Bertie caminó hasta la puerta, posó su enorme mano en el picaporte y la abrió. Yo sentía como mi corazón era tomado y despedazado sin piedad. Bertie a pesar de haberme hecho desconfiar, me acompañó a todos lados. Me secó las lágrimas y cuidó de mí como lo habría hecho mi padre. Sus ojos se encontraron por última vez con los míos. El café inexistente en toda la faz de la tierra, desapareció un segundo más tarde por la puerta blanca del hospital. Dejando tras de sí, desolación.

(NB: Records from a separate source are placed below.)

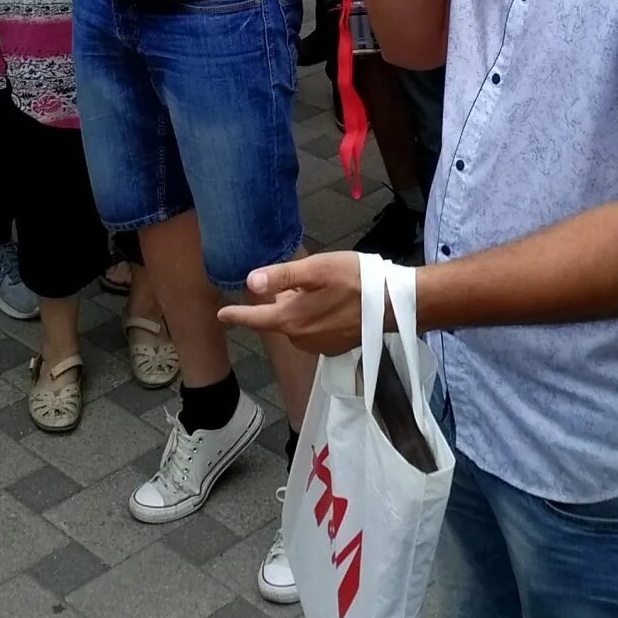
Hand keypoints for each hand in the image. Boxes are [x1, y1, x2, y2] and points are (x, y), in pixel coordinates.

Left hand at [218, 250, 364, 355]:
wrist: (394, 305)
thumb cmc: (356, 281)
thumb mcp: (317, 269)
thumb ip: (282, 276)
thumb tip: (250, 281)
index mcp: (292, 320)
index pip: (256, 319)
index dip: (238, 314)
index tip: (222, 314)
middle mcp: (301, 338)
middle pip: (278, 318)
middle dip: (282, 300)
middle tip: (303, 278)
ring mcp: (318, 346)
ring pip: (296, 324)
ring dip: (299, 308)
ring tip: (321, 288)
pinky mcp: (334, 347)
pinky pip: (313, 331)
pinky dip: (314, 317)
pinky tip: (332, 302)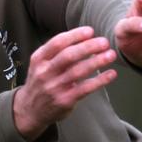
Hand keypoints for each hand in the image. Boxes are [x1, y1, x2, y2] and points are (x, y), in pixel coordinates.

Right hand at [13, 26, 116, 140]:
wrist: (30, 111)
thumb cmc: (40, 82)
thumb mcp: (40, 64)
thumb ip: (57, 52)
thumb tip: (86, 38)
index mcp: (39, 59)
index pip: (57, 43)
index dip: (75, 35)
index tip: (90, 31)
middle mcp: (45, 72)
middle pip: (69, 55)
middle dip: (88, 47)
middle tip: (104, 42)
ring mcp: (54, 87)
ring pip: (78, 71)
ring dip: (97, 62)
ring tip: (111, 55)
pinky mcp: (64, 100)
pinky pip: (85, 88)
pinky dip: (100, 80)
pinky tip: (111, 74)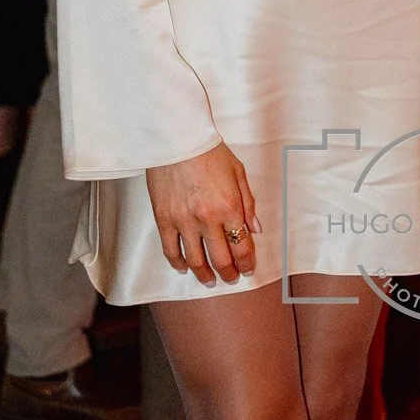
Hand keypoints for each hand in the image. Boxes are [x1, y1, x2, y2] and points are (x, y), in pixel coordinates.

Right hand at [146, 141, 257, 285]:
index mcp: (229, 206)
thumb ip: (248, 203)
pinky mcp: (164, 220)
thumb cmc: (210, 152)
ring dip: (205, 275)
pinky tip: (185, 267)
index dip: (247, 262)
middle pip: (221, 259)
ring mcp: (183, 221)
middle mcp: (207, 218)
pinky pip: (171, 250)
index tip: (248, 269)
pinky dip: (178, 263)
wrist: (178, 139)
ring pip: (195, 260)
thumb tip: (255, 229)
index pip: (241, 246)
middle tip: (231, 278)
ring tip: (210, 280)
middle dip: (229, 273)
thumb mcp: (238, 172)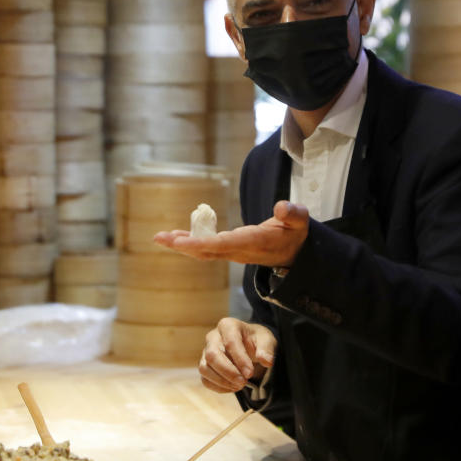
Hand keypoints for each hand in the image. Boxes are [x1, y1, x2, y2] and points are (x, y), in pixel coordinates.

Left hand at [153, 200, 309, 266]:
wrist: (295, 253)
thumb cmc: (295, 234)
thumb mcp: (300, 222)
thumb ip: (293, 214)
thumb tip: (282, 207)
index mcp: (254, 242)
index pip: (224, 244)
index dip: (202, 243)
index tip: (182, 242)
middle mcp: (239, 250)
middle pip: (207, 251)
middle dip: (183, 245)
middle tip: (160, 238)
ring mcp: (233, 252)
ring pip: (203, 251)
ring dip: (181, 245)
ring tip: (160, 238)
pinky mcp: (229, 249)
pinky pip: (206, 248)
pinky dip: (189, 242)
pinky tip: (175, 237)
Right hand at [200, 317, 275, 392]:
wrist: (249, 346)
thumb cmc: (256, 341)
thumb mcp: (266, 340)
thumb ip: (267, 349)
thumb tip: (266, 361)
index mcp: (228, 325)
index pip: (230, 342)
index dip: (240, 359)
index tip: (250, 373)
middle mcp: (213, 337)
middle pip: (212, 355)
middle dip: (228, 371)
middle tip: (243, 382)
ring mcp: (206, 351)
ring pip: (204, 368)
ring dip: (222, 381)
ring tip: (239, 385)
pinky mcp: (204, 365)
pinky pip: (205, 379)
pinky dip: (218, 387)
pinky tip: (233, 387)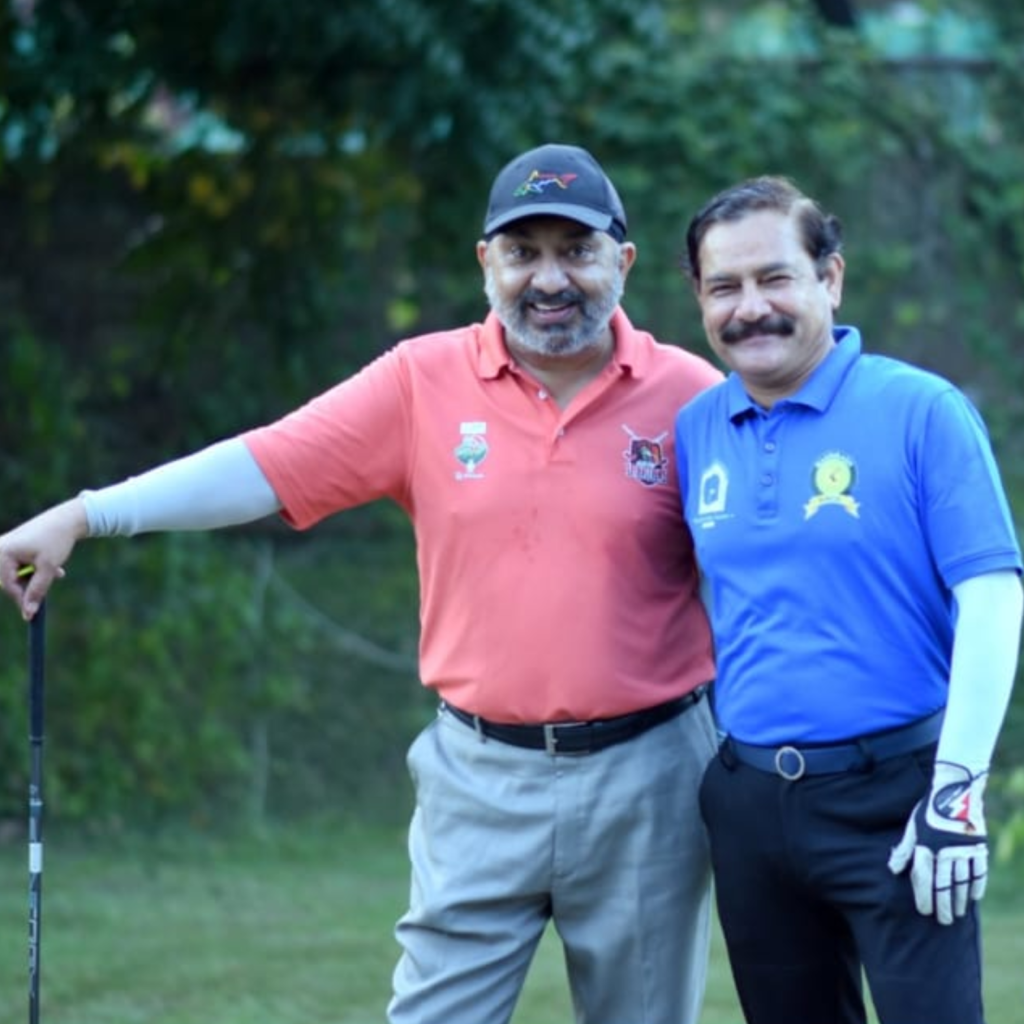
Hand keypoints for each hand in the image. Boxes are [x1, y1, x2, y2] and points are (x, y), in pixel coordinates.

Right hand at [0, 498, 85, 618]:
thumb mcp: (48, 568)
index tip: (31, 615)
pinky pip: (20, 565)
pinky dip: (36, 569)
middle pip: (11, 580)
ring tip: (56, 572)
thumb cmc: (56, 540)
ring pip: (18, 573)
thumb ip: (37, 591)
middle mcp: (0, 548)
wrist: (68, 519)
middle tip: (48, 584)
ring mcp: (6, 546)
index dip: (22, 599)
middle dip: (30, 585)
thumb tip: (28, 613)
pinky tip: (55, 569)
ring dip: (36, 577)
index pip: (9, 584)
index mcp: (2, 552)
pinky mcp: (14, 546)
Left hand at [888, 760, 987, 925]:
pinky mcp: (978, 847)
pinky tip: (973, 898)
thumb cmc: (929, 811)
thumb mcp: (913, 826)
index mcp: (926, 844)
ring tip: (956, 913)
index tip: (924, 911)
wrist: (955, 791)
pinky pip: (978, 871)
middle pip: (943, 883)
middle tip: (943, 920)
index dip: (923, 895)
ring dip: (959, 899)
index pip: (924, 876)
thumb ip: (905, 849)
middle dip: (942, 904)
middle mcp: (944, 850)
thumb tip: (893, 869)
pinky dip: (976, 886)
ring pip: (961, 881)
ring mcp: (963, 849)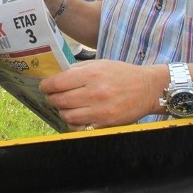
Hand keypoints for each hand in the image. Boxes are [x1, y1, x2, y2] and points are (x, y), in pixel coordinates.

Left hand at [39, 60, 165, 129]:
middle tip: (52, 96)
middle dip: (51, 98)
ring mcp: (100, 111)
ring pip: (67, 116)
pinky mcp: (106, 124)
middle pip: (60, 101)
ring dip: (62, 111)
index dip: (46, 86)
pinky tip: (77, 115)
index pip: (57, 83)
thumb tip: (56, 77)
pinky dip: (74, 123)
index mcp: (91, 74)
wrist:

—Gracias —murmuré al aire.

Me hundí en el silencio espeso de mi habitación. Cerré los ojos y de forma inmediata volví a mil novecientos cuarenta y tres. De todos los que habían empezado la aventura más grande y horrible de mi vida, ninguno, absolutamente ninguno había salido librado de la travesía. Uno a uno había caído ante la muerte, la destrucción y la enfermedad. Todos habían perdido, yo había sido testigo del caos, y había triunfado sobre la muerte y el nazismo. Pero no me sentía importante, ni bien. Me sentía mal. Sentía haber hecho una estupidez enorme de forma egoísta. ¿De verdad valía la pena tanto mi existencia? 

— ¿Edgar?

Alcé la mirada; Kelly asomó su cabeza por la puerta. En sus facciones se delataban sus emociones. La conocía tan bien que sabía cómo estaba. Y estaba feliz, conmovida, un poco arrepentida, pero al final muy feliz. Mis labios se fruncieron con ligereza. Ella y mi madre eran las únicas que me quedaban en el mundo. Abrí los brazos lo más grande que pude.

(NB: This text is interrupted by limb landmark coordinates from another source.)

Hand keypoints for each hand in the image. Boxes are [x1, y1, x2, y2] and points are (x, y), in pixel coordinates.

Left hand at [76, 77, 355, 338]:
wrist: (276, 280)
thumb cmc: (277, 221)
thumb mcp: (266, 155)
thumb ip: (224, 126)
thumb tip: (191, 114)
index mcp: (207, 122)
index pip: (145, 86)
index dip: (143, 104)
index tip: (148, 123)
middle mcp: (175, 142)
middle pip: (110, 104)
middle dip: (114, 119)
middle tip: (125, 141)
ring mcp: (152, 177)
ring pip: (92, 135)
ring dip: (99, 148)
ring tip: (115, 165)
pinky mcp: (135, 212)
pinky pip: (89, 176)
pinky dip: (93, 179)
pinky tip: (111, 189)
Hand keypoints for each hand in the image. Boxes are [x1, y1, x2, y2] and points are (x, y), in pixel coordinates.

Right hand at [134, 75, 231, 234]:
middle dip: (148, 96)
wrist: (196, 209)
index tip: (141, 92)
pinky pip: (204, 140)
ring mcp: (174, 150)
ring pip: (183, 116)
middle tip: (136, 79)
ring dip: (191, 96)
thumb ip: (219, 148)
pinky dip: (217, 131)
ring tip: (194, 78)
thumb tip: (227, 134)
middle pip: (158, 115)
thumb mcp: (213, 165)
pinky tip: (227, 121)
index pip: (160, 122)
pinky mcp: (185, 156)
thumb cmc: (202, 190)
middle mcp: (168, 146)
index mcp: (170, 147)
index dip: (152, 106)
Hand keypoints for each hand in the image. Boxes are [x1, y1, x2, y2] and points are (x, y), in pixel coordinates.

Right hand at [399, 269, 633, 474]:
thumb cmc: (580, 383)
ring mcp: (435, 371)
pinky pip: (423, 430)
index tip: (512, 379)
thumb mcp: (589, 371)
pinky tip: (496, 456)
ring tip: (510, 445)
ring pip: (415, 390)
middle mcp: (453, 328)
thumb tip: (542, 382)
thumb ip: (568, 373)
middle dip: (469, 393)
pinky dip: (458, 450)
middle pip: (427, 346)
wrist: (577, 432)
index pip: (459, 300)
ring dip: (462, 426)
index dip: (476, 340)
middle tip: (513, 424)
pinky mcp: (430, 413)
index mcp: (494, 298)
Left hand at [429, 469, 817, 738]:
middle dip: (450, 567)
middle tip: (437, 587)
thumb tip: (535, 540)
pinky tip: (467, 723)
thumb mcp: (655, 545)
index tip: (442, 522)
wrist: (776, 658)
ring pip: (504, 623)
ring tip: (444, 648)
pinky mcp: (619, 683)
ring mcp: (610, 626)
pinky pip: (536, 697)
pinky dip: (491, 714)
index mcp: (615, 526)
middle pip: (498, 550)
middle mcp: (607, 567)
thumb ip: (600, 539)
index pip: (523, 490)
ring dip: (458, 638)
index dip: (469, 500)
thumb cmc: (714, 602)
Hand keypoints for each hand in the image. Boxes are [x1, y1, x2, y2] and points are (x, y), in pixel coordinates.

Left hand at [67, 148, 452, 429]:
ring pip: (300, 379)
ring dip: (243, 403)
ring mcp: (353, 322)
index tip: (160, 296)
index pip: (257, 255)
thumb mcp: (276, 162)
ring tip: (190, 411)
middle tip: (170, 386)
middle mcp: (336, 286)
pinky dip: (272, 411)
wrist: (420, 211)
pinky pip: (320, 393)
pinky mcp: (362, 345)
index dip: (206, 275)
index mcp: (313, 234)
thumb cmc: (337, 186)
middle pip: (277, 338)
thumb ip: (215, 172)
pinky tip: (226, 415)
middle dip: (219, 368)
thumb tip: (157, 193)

—Kelly Thompson, te ordeno a que vengas a darme un abrazo, un beso y mucho amor —ordené con voz temblorosa; me estaba muriendo por dentro. Abrió la puerta de manera abrupta y se lanzó a correr. Al llegar junto a mí, se abrazó con fuerza a mi cuerpo, y yo al de ella. Con toda la energía que podía sentir aferré ese cuerpo que extrañé más de seis meses. Mi nariz se hundió en su cuello, encontrándose con su dulce aroma a flores y el champú que usaba desde siempre, mucho antes de que la conociera.

—Dime que me amas —pedí en su oído.

—Te amo, Edgar. Siempre lo he hecho, y siempre lo haré —susurró.

Sonreí. En sus brazos, me di cuenta de que su voz, su cuerpo, su aroma, y toda ella era la combinación perfecta para lo que debía hacer una vez fuera del hospital: Olvidar, perdonar y sobre todo; comenzar a vivir tras veintiún años de no haberlo hecho.

Elevé mis ojos al cielo. Tenerla en los brazos, y vivir en una época "pacifíca" era la bendición más grande de la cual no cualquier persona logra jactarse.